# Equivalence class proof

## Homework Statement

Prove that if (a1, b1) ~ (a2, b2) and (c1, d1) ~ (c2, d2), then (a1, b1) + (c1, d1) ~ (a2, b2) + (c2, d2)
and (a1, b1) $$\bullet$$ (c1, d1) ~ (a2, b2)$$\bullet$$ (c2, d2).
Let [a, b] denote the equivalence class with respect to ~ of (a, b) in Z x (Z-{0}), and define Q to be the set of equivalence classes of Z x (Z-{0}).
For all [a, b], [c, d] in Q define [a, b] + [c, d] = [(a, b) + (c, d)] and [a, b]$$\bullet$$ [c, d] = [(a, b) (c, d)]; these definitions make sense, i.e., they do not depend on the choice of representatives.

## Homework Equations

(a, b) + (c, d) = (ad + bc, bd) and (a, b) $$\bullet$$ (c, d) = (ac, bd)
(a, b) ~ (c, d) if and only if ad = bc

## The Attempt at a Solution

I tried using those definitions.
I know you have to assume that (a1, b1) ~ (a2, b2) and (c1, d1) ~ (c2, d2).
But I get stuck afterwards. Where do I go from there? Do I need something more?
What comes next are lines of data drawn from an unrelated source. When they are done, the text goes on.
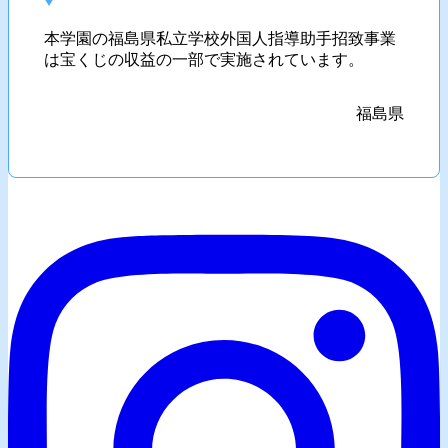
本学園の福島県私立学校外国人指導助手招致事業
は宝くじの収益の一部で実施されています。
福島県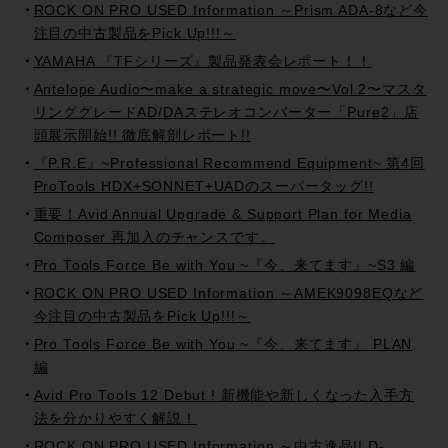
ROCK ON PRO USED Information ～Prism ADA-8など今
注目の中古製品をPick Up!!!～
YAMAHA 『TFシリーズ』製品発表会レポート！！
Antelope Audio〜make a strategic move〜Vol.2〜マスタ
リンググレードAD/DAステレオコンバーター「Pure2」店
頭展示開始!! 徹底解剖レポート!!
『P.R.E』~Professional Recommend Equipment~ 第4回
ProTools HDX+SONNET+UADのスーパータッグ!!
重要！Avid Annual Upgrade & Support Plan for Media
Composer 再加入のチャンスです。
Pro Tools Force Be with You ~『今、来てます』~S3 編
ROCK ON PRO USED Information ～AMEK9098EQなど
今注目の中古製品をPick Up!!!～
Pro Tools Force Be with You ~『今、来てます』 PLAN
編
Avid Pro Tools 12 Debut ! 新機能や新しくなった入手方
法を分かりやすく解説！
ROCK ON PRO USED Information ～中古逸品!! D-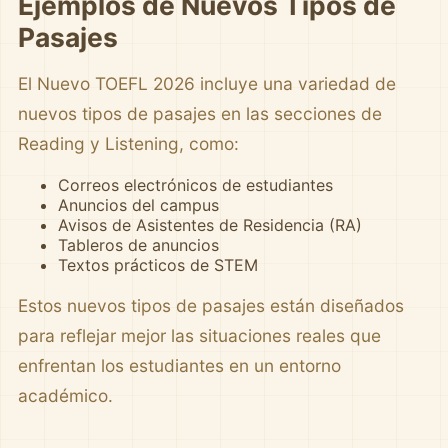
Ejemplos de Nuevos Tipos de
Pasajes
El Nuevo TOEFL 2026 incluye una variedad de
nuevos tipos de pasajes en las secciones de
Reading y Listening, como:
Correos electrónicos de estudiantes
Anuncios del campus
Avisos de Asistentes de Residencia (RA)
Tableros de anuncios
Textos prácticos de STEM
Estos nuevos tipos de pasajes están diseñados
para reflejar mejor las situaciones reales que
enfrentan los estudiantes en un entorno
académico.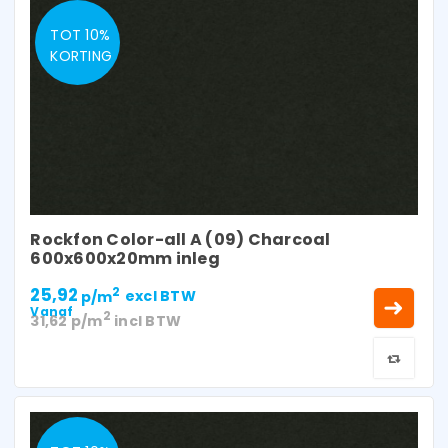
TOT 10%
KORTING
Rockfon Color-all A (09) Charcoal
600x600x20mm inleg
25,92
2
p/m
excl BTW
Vanaf
2
31,62
p/m
incl BTW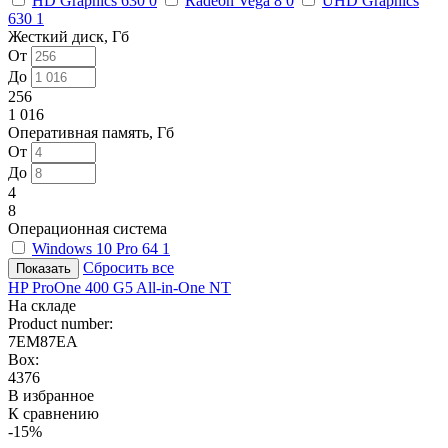
HD Graphics 630
0
Radeon Vega 8
0
UHD Graphics
630
1
Жесткий диск, Гб
От
До
256
1 016
Оперативная память, Гб
От
До
4
8
Операционная система
Windows 10 Pro 64
1
Сбросить все
HP ProOne 400 G5 All-in-One NT
На складе
Product number:
7EM87EA
Box:
4376
В избранное
К сравнению
-15%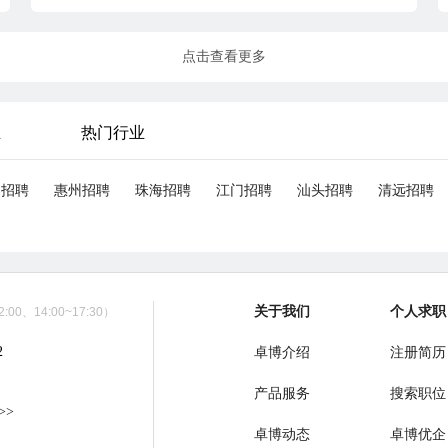
点击查看更多
业
热门行业
山招聘
惠州招聘
珠海招聘
江门招聘
汕头招聘
清远招聘
关于我们
个人求职
00、14:00~17:30）
2
卓博介绍
注册简历
产品服务
搜索职位
>>
卓博动态
卓博优企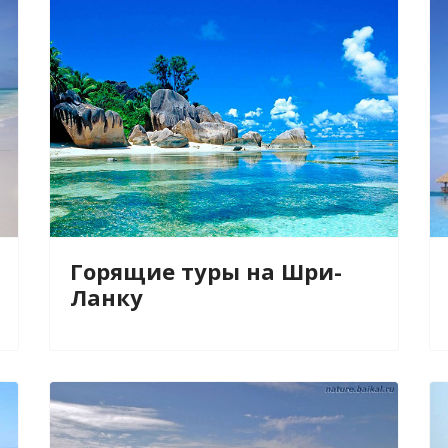
Горящие туры на Шри-
Ланку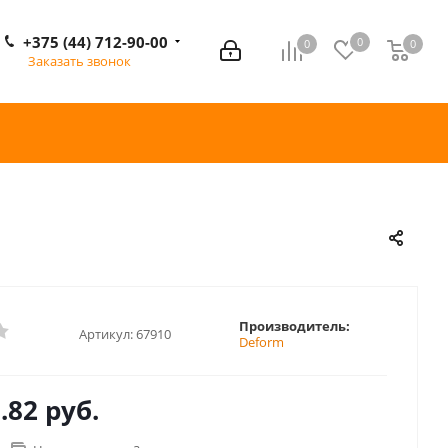
+375 (44) 712-90-00
0
0
0
0
Заказать звонок
Производитель:
Артикул:
67910
Deform
.82 руб.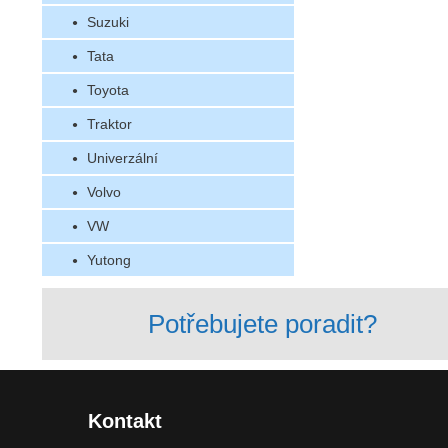
Suzuki
Tata
Toyota
Traktor
Univerzální
Volvo
VW
Yutong
Potřebujete poradit?
Kontakt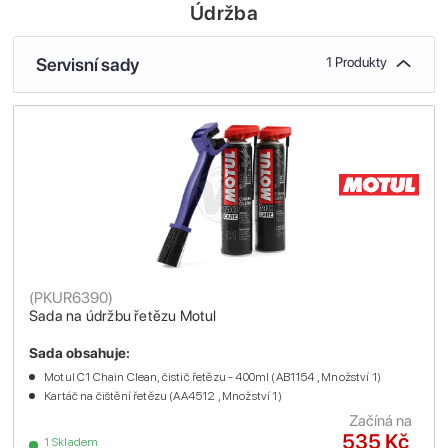
Údržba
Servisní sady
1 Produkty
(
PKUR6390
)
Sada na údržbu řetězu Motul
Sada obsahuje:
Motul C1 Chain Clean, čistič řetězu - 400ml (AB1154 , Množství 1)
Kartáč na čištění řetězu (AA4512 , Množství 1)
Začíná na
535 Kč
1 Skladem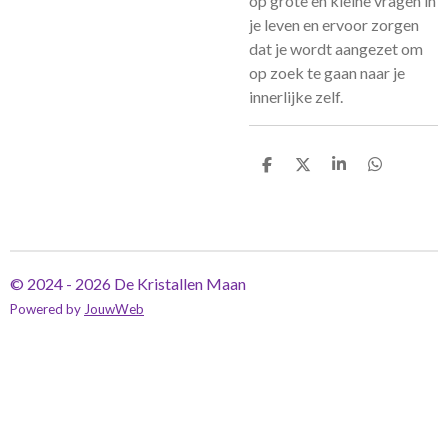
op grote en kleine vragen in
je leven en ervoor zorgen
dat je wordt aangezet om
op zoek te gaan naar je
innerlijke zelf.
D
D
S
D
e
e
h
e
l
e
a
l
e
l
r
e
n
e
n
© 2024 - 2026 De Kristallen Maan
Powered by
JouwWeb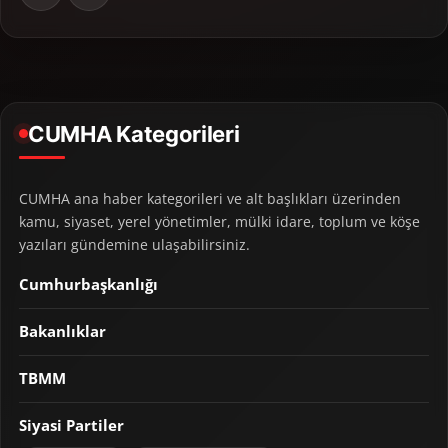
CUMHA Kategorileri
CUMHA ana haber kategorileri ve alt başlıkları üzerinden
kamu, siyaset, yerel yönetimler, mülki idare, toplum ve köşe
yazıları gündemine ulaşabilirsiniz.
Cumhurbaşkanlığı
Bakanlıklar
TBMM
Siyasi Partiler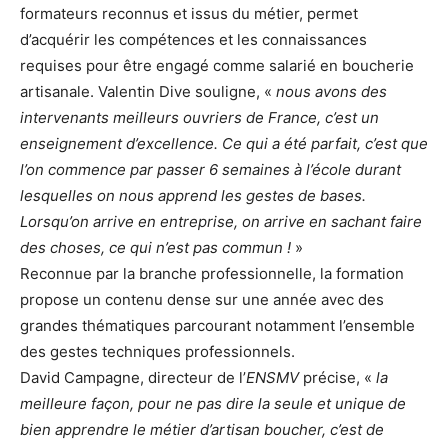
formateurs reconnus et issus du métier, permet
d’acquérir les compétences et les connaissances
requises pour être engagé comme salarié en boucherie
artisanale. Valentin Dive souligne, «
nous avons des
intervenants meilleurs ouvriers de France, c’est un
enseignement d’excellence. Ce qui a été
parfait, c’est que
l’on commence par passer 6 semaines à l’école durant
lesquelles on nous apprend les gestes de bases.
Lorsqu’on arrive en entreprise, on arrive en sachant faire
des choses, ce qui n’est pas commun !
»
Reconnue par la branche professionnelle, la formation
propose un contenu dense sur une année avec des
grandes thématiques parcourant notamment l’ensemble
des gestes techniques professionnels.
David Campagne, directeur de l’
ENSMV
précise, «
la
meilleure façon, pour ne pas dire la seule et unique de
bien apprendre le métier d’artisan boucher, c’est de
Prove that if (a1, b1) ~ (a2, b2) and (c1, d1) ~ (c2, d2), then (a1, b1) + (c1, d1) ~ (a2, b2) + (c2, d2)
and (a1, b1) * (c1, d1) ~ (a2, b2) * (c2, d2).

Are you asking how to prove this?

Write down what (a1, b1) ~ (a2, b2) means and what (c1, d1) ~ (c2, d2) means; these are given.

Write down what (a1, b1) + (c1, d1) is, what (a2, b2) + (c2, d2) is, and then what (a1, b1) + (c1, d1) ~ (a2, b2) + (c2, d2) means. This is what you must prove. The proof practically writes itself once you write down what these statements mean.

Repeat for *, which may require a tiny trick.

Write out your work for us and ask questions if you get stuck.